My brief encounter with Mr. Donohue

Some years ago, I had my first – and last – on air encounter with William Donohue (who responds here to an NCR column), then not quite as well known as now. It was for a version of Chris Matthews’ Hardball, a show I rarely watched. My vantage point was the darkened studio of a local public television station in Kansas City, Mo., where I sat, plugged in only by an earphone as the show got underway.

My recollection is that for most of the next 20 minutes Mr. Donohue screamed. I had never quite met anyone like him. He shouted incessantly -- non sequiturs, insults, bromides, broadsides, a veritable firehose of mischaracterizations and conclusions all delivered at a decibel level that would have been outlawed in any other industry.

I must say I went home somewhat marveling at the man’s capability for delivering so little at such great volume.

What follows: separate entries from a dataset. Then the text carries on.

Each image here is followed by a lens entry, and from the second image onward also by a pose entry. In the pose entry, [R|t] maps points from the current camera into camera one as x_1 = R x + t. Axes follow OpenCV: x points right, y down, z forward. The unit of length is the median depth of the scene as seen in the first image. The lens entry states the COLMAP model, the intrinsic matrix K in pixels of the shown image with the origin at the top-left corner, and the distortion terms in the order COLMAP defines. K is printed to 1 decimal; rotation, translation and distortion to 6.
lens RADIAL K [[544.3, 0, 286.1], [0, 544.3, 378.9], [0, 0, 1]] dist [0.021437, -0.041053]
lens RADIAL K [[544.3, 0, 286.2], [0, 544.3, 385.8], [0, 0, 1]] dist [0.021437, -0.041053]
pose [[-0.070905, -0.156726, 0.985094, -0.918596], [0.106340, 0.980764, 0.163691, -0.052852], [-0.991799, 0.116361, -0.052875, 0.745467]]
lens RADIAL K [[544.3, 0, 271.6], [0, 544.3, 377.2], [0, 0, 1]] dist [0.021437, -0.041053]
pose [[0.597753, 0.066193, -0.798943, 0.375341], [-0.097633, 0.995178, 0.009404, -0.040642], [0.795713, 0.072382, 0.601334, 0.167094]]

A short time later another of those screaming shows, the now-defunct Crossfire, invited me on to discuss some other topic of Catholic interest. I was smart enough this time to ask the name of the other person invited. When they told me it was Donohue, I said, “No thanks.”

“Why?” I was asked.

Because, I replied, I don’t associate in real life with people who scream endlessly and without cause or purpose other than to drown out anyone else’s thoughts. I certainly wasn't going to subject myself to that on television before millions.

I thought that had fairly ended my rather brief career as pundit.

The show called back a few minutes later asking if I’d reconsider if it were another guest. I said I would.

When they came up with former Vatican Ambassador Raymond Flynn of Boston, I said yes.

And we had a rather civil conversation, agreeing on some points, disagreeing on others. And no one shouted, not even when taunted frequently by the show’s liberal and conservative bulldogs.

I still consider that moment my singular contribution to TV civility and polite public discussion among Catholics.